Colombian rhythmic gymnast

Oriana Valentina Viñas Perez (born 29 January 2002) is a Venezuelan-born rhythmic gymnast who represents Colombia in competitions. She participated in the Rhythmic Gymnastics World Championships in 2019 and 2023.

==Early life==
Viñas took up rhythmic gymnastics at age six. She was initially a swimmer but had to stop swimming after suffering from hypothermia. Born in Venezuela, she has held Colombian citizenship since the age of 12, as her father is from Colombia. She moved there at age 14, following coach Mariangel Balza, who encouraged her to begin representing Colombia. The International Gymnastics Federation cleared her to compete for Colombia in 2017.

==Career==
At the 2017 Junior Pan American Championships, Viñas helped Colombia finish seventh in the team event. Individually, she finished 12th in the all-around and 8th in the ribbon final.

Viñas became age-eligible for senior competitions in 2018. She won a bronze medal with the ball at the 2018 South American Games, behind Bárbara Domingos and Lina Dussan. At the Pan American Championships, she was 18th in the all-around and fifth with the team. In October 2018, she won a silver medal in the team event and a bronze medal with the ball at the South American Championships.

Viñas competed at the 2019 World Championships and finished 81st in the all-around qualifications. She helped Colombia finish 34th in the team competition. She helped Colombia win the team bronze medal at the 2021 South American Championships. At the 2022 South American Games, she finished fifth in the clubs final and seventh in the ribbon final. Then at the 2022 South American Championships, she won a bronze medal with team Colombia.
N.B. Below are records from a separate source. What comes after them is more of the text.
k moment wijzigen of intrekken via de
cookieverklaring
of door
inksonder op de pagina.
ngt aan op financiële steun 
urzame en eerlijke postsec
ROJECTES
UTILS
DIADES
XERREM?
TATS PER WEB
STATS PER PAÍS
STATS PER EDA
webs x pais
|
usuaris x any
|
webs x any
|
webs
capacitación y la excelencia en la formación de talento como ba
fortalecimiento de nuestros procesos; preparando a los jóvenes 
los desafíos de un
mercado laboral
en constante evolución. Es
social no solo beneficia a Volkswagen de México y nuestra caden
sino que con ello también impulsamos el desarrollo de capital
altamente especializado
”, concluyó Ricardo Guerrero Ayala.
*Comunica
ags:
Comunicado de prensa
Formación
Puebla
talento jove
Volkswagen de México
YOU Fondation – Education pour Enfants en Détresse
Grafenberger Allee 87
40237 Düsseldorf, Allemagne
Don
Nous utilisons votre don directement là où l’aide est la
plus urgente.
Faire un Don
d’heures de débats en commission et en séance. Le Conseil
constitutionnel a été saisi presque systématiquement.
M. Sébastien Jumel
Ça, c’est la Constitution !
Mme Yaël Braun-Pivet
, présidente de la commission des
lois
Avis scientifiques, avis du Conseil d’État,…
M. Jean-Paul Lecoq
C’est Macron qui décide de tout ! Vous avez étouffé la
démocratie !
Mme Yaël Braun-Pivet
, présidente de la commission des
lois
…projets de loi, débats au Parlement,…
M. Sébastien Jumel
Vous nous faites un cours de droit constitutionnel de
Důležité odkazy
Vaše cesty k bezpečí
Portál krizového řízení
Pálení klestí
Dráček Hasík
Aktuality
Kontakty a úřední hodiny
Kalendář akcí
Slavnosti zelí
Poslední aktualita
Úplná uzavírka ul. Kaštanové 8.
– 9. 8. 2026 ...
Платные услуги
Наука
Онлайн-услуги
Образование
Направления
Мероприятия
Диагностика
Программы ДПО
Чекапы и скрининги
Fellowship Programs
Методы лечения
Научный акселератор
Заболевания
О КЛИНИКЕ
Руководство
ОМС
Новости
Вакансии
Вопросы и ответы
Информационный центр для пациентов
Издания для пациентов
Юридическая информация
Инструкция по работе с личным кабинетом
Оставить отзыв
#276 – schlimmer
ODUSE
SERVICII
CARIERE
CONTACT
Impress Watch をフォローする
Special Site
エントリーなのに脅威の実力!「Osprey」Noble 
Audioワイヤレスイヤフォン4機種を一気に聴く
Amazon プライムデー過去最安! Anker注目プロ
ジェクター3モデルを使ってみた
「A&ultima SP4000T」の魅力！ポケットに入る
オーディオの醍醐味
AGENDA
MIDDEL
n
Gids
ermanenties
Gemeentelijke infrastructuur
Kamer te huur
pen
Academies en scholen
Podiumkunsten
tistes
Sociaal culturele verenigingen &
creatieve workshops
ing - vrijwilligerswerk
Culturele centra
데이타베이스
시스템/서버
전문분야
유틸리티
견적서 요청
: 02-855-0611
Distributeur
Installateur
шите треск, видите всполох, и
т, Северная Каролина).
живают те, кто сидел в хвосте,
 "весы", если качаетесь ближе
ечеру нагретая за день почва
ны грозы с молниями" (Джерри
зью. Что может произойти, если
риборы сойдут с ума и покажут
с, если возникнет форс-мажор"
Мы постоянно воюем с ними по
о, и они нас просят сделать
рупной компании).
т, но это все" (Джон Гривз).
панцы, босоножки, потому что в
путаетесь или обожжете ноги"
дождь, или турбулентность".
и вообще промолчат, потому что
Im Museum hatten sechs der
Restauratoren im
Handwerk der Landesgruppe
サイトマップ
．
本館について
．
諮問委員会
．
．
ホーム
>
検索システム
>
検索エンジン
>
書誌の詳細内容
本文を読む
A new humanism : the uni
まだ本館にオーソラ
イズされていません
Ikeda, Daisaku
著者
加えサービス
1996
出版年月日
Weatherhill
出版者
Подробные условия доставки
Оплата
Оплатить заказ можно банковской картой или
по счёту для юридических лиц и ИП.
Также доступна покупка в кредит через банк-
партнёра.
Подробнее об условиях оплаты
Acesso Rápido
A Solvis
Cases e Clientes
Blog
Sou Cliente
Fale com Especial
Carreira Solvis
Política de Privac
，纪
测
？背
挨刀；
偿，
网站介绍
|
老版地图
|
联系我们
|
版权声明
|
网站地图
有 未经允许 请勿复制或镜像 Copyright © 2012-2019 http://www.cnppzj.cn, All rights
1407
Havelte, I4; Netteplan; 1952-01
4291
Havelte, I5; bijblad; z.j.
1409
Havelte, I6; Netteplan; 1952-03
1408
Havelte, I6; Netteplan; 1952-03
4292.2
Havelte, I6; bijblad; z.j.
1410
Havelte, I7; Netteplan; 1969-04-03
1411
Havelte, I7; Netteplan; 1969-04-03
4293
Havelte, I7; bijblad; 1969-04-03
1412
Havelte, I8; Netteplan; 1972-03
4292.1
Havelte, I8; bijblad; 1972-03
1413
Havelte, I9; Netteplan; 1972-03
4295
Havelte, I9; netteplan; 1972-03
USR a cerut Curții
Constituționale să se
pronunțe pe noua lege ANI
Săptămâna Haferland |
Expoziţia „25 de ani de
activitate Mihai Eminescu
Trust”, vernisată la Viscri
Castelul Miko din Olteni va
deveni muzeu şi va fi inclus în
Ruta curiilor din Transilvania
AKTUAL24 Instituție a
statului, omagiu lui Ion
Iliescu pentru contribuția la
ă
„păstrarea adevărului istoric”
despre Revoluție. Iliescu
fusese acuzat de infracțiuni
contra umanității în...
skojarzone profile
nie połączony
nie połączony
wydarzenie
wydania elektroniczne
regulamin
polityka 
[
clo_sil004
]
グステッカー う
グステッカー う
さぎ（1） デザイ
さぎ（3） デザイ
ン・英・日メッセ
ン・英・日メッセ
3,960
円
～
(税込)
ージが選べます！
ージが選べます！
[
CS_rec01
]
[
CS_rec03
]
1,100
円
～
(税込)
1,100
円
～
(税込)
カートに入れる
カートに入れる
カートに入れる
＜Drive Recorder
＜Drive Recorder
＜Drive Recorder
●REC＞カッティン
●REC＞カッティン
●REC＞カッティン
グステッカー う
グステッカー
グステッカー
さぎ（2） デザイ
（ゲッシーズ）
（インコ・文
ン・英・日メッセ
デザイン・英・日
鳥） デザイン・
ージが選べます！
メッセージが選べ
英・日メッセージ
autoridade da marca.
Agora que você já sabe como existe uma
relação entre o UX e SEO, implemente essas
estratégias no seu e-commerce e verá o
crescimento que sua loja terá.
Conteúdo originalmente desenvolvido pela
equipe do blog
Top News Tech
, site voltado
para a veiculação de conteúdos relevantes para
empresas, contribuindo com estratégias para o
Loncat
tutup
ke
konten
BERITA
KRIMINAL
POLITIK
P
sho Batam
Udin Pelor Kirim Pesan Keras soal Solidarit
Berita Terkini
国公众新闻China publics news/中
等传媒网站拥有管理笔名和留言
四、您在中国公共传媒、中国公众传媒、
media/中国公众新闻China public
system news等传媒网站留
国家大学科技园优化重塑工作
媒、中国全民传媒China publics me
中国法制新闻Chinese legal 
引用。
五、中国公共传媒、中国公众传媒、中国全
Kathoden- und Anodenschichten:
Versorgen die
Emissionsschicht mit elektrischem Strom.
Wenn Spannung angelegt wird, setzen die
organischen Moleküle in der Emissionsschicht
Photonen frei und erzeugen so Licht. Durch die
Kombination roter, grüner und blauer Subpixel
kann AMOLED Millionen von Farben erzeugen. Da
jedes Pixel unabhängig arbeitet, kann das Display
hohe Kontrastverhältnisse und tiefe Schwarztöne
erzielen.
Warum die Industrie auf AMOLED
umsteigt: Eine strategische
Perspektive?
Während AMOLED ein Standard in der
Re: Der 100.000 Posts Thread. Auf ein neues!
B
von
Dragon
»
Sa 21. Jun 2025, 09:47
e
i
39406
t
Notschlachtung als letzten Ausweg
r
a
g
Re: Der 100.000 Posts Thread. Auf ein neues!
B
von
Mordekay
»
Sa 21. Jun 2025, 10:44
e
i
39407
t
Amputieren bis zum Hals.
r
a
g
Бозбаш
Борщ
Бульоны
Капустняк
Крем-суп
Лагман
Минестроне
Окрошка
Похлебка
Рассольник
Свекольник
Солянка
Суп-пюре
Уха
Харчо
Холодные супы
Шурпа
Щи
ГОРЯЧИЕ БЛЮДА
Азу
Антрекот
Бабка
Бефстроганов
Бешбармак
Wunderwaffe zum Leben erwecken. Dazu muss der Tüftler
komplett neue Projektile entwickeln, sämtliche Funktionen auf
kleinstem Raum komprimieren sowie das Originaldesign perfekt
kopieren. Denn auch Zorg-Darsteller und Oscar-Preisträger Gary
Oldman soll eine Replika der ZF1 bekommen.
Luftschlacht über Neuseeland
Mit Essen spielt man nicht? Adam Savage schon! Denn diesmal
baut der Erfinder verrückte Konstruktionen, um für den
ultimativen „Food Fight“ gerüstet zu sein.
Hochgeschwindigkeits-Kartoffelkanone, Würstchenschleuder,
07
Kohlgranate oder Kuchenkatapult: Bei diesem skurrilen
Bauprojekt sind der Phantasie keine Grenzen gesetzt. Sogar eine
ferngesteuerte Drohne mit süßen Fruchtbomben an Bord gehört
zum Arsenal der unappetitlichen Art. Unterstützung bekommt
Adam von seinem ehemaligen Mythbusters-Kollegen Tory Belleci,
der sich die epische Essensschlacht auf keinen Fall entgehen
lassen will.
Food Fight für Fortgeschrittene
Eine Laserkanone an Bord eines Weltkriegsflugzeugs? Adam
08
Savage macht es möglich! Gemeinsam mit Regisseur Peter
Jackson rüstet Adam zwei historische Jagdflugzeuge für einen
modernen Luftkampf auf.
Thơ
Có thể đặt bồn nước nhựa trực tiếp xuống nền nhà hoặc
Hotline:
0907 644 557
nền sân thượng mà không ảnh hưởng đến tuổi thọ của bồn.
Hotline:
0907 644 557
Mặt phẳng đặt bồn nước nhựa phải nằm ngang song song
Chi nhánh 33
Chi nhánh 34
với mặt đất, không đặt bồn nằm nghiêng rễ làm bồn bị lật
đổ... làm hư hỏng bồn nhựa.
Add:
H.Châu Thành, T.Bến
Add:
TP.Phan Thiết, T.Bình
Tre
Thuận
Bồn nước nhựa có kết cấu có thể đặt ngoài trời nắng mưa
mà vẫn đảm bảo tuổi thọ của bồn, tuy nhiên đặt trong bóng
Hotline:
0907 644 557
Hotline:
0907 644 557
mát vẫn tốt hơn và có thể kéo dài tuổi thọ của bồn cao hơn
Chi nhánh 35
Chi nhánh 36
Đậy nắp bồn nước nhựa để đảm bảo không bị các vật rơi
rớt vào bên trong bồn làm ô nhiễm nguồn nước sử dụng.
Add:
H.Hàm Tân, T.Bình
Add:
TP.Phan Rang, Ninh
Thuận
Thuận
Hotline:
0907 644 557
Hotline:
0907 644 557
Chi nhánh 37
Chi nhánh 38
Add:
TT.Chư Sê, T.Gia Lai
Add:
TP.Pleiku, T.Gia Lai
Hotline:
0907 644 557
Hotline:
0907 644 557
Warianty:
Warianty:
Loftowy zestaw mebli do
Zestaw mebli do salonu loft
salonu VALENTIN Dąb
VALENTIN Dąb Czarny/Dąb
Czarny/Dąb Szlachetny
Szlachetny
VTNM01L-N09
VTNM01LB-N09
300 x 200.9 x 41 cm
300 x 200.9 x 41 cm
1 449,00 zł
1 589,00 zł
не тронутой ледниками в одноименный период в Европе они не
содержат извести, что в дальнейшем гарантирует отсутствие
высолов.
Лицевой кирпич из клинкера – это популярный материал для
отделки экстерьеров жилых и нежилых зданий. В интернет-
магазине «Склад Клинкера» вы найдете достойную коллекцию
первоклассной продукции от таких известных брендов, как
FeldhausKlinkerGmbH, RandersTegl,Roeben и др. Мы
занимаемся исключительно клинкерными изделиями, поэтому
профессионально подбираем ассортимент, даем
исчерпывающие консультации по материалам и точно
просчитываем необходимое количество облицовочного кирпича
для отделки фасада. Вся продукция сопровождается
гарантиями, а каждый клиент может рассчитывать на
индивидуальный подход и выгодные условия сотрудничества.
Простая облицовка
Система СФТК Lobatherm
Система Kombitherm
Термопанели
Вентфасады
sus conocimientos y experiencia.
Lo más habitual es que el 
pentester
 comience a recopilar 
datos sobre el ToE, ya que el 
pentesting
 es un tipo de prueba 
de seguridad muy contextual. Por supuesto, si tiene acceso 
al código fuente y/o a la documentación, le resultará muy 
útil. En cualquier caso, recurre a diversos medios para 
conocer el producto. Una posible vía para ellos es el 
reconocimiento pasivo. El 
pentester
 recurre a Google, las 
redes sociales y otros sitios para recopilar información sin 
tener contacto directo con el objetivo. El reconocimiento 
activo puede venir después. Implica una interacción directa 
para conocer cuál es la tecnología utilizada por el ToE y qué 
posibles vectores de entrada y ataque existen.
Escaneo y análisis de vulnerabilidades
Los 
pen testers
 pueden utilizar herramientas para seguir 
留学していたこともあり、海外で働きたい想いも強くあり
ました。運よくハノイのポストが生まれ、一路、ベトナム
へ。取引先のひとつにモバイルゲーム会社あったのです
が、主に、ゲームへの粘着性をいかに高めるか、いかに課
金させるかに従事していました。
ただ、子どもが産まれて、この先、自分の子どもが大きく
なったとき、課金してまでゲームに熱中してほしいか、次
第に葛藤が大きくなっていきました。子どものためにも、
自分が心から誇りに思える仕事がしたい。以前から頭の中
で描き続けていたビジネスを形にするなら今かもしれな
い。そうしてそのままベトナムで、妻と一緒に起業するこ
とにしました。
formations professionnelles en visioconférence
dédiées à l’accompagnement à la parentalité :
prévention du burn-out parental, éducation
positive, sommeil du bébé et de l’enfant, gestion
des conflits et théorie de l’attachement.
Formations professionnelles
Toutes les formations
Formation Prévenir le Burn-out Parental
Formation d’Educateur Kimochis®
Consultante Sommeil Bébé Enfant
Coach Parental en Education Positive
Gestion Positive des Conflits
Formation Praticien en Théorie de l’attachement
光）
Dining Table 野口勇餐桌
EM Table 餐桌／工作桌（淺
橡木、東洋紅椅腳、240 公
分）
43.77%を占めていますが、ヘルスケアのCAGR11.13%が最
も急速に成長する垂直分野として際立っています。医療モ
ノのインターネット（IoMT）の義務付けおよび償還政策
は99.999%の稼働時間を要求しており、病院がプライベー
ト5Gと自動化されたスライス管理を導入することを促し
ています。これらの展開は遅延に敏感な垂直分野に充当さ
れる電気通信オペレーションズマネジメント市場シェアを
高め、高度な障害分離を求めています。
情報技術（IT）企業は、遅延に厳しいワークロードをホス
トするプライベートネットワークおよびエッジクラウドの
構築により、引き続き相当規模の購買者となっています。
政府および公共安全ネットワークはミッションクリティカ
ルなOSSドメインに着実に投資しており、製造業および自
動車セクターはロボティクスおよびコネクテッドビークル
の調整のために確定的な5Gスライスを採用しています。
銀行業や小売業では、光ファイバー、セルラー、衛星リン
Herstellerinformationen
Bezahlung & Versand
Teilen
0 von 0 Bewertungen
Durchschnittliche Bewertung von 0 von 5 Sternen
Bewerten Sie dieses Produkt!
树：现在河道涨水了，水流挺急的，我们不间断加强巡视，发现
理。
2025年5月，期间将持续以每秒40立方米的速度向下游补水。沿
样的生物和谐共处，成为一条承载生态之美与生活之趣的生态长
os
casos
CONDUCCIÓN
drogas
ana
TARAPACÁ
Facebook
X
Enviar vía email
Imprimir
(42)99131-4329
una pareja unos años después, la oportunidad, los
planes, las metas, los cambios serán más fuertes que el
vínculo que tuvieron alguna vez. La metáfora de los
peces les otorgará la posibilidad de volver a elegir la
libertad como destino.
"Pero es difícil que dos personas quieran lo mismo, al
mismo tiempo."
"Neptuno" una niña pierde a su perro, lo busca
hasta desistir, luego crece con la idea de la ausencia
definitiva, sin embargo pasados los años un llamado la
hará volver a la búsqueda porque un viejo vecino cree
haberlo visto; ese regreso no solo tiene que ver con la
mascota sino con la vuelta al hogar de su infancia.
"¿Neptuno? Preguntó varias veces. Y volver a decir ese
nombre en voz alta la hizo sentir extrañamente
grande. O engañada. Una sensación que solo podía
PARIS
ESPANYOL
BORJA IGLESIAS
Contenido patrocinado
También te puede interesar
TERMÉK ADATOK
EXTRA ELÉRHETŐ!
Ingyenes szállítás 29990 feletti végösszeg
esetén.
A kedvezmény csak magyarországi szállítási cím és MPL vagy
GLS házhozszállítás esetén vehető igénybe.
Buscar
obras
She won a silver medal in the hoop final behind Geovanna Santos.

At the 2023 Pan American Championships, Viñas finished seventh in the all-around and clubs, sixth in the hoop, ball, and ribbon. She then won a team silver medal and a ball bronze medal at the 2023 Central American and Caribbean Games. She competed at the 2023 World Championships and finished 64th in the all-around qualifications. She then represented Colombia at the 2023 Pan American Games and finished 12th in the all-around. She then helped Colombia win the team bronze medal at the 2023 South American Championships.

Viñas won a team bronze medal at the 2024 Pacific Rim Championships. At the 2024 South American Championships, she won a bronze medal with the hoop and a silver medal with the ball.